The Implementation of The Regional Comprehensive Economic Partnership in International and Indonesia’s Investment Scope

The Implementation of The Regional Comprehensive Economic Partnership in International and Indonesia’s Investment Scope

  1. Introduction

The Regional Comprehensive Economic Partnership (“RCEP”) is one of the trade pacts initiated by ASEAN countries. The RCEP was signed on 15 November 2020 and initiated by Indonesia in 2011 when they became the Chair of ASEAN. This agreement consists of ASEAN’s ten members and 5 of its free trade area (“FTA”) partners—Australia, the People’s Republic of China (“PRC”), Japan, the Republic of Korea, and New Zealand negotiated a deal together under a single roof of economic integration. RCEP was formed as a result of overlapping regulations in the ASEAN and Asia Pacific regions.

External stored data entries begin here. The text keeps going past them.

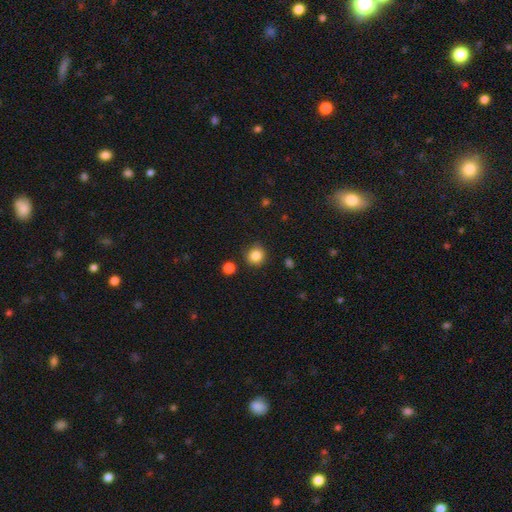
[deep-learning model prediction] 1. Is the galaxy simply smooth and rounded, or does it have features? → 85% smooth, 11% star or artifact, 4% featured or disk.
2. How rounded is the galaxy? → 88% round, 11% in between, 1% cigar-shaped.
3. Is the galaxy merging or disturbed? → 86% none, 9% minor disturbance, 3% merger, 2% major disturbance.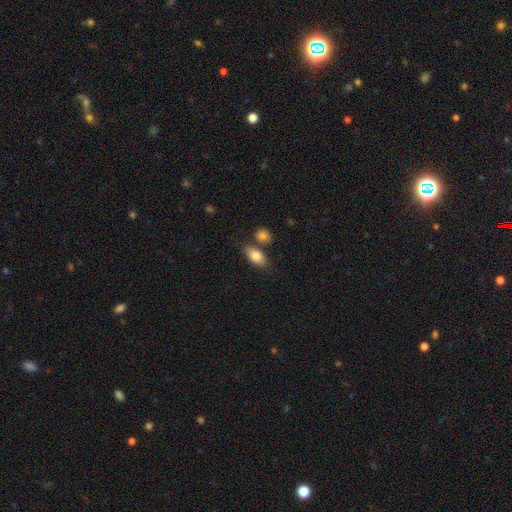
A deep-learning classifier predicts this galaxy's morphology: smooth-or-featured: smooth: 84% | featured or disk: 10% | star or artifact: 7%
  how-rounded: in between: 90% | round: 6% | cigar-shaped: 4%
  merging: none: 66% | merger: 18% | minor disturbance: 12% | major disturbance: 3%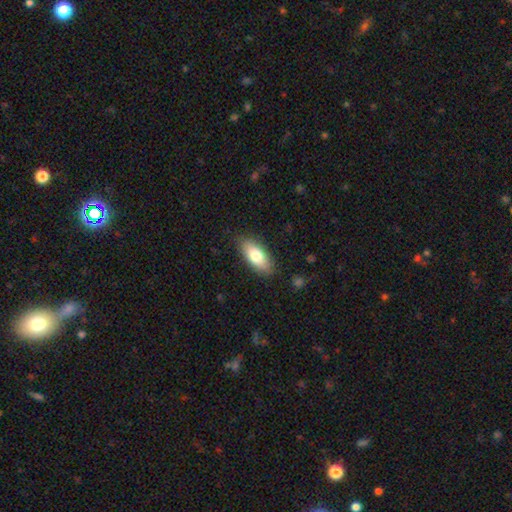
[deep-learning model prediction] Smooth or featured: smooth — 76% (featured or disk — 17%)
How rounded: in between — 83% (cigar-shaped — 14%)
Merging: none — 86% (minor disturbance — 11%)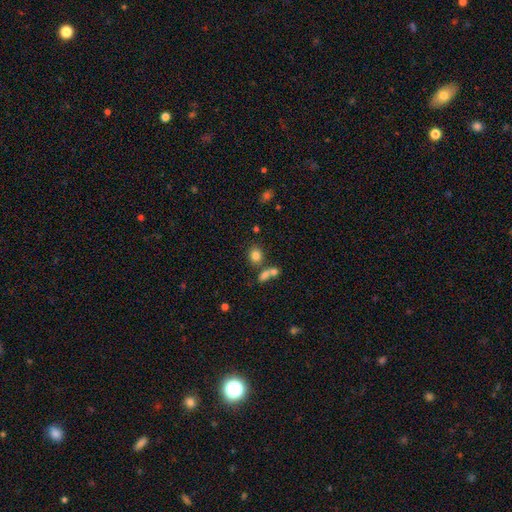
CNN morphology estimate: Smooth or featured? smooth (80%)
How rounded? round (64%)
Merging? none (65%)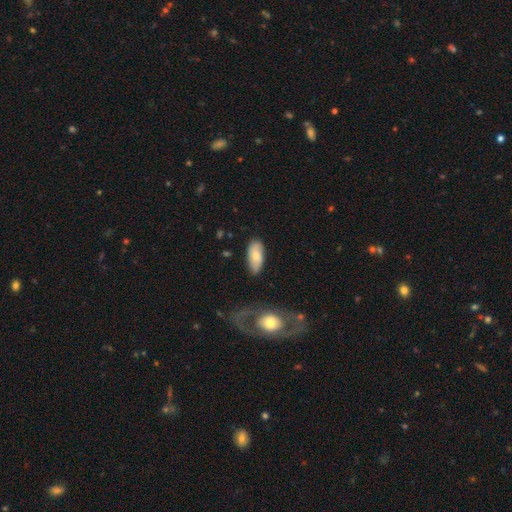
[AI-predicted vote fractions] This is likely a smooth galaxy (73%). How rounded: clearly in between (89%). Merging: likely none (76%).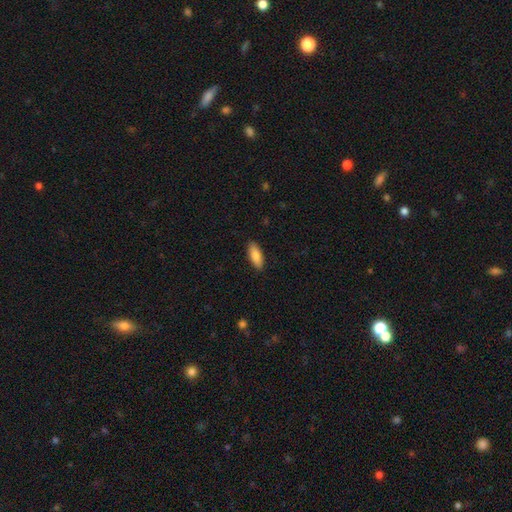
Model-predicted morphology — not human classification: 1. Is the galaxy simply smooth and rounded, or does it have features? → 85% smooth, 9% featured or disk, 6% star or artifact.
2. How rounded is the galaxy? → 74% in between, 25% cigar-shaped, 2% round.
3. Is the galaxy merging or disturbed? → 89% none, 8% minor disturbance, 2% major disturbance, 1% merger.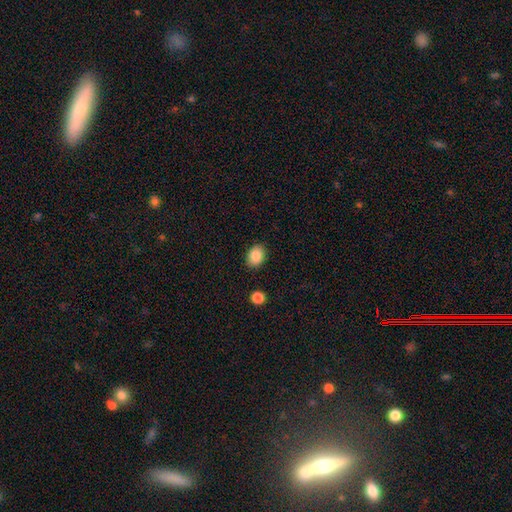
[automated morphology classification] Smooth or featured? smooth (88%)
How rounded? in between (71%)
Merging? none (87%)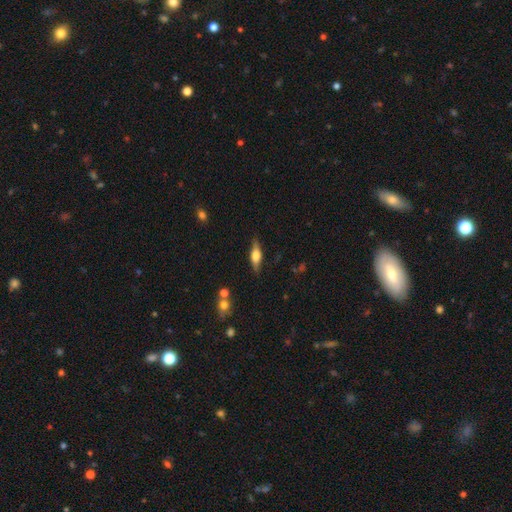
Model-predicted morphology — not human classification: type=featured or disk (54%); edge-on=yes (91%); merging=none (83%).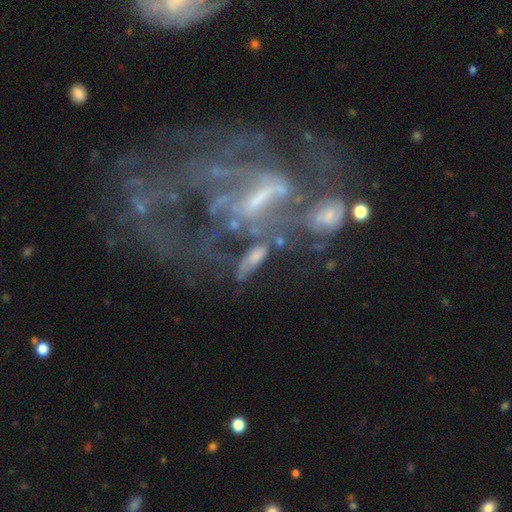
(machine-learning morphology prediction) This appears to be a featured or disk galaxy (75%) with a weak bar (36%), spiral arms (55%) and no central bulge (38%). Merging: major disturbance (37%).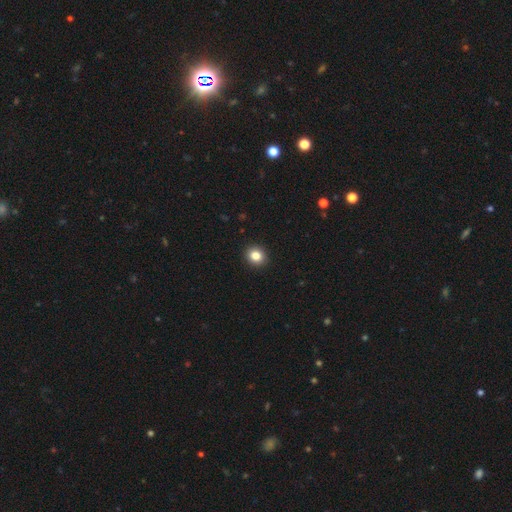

Some had seen the establishment of RCEP as a defining moment for Southeast Asian countries since it also formed ASEAN’s centrality in directing the economic integration framework in Asia and the Pacific. By 2021, RCEP had received prominence as a trade agreement capable of revitalizing international trade and economic growth as the coronavirus disease spread.

ASEAN has an active role in increasing international trade, especially in increasing trade among its members. RCEP was formed due to the encouragement of economic dynamics of the ASEAN Economic Community (“AEC”) by ASEAN Countries and the FTA partner countries. RCEP cooperation is believed to be a mega FTA with strong economic power by having its potential to harmonize rules and regulations in various overlapping FTAs in the regions. 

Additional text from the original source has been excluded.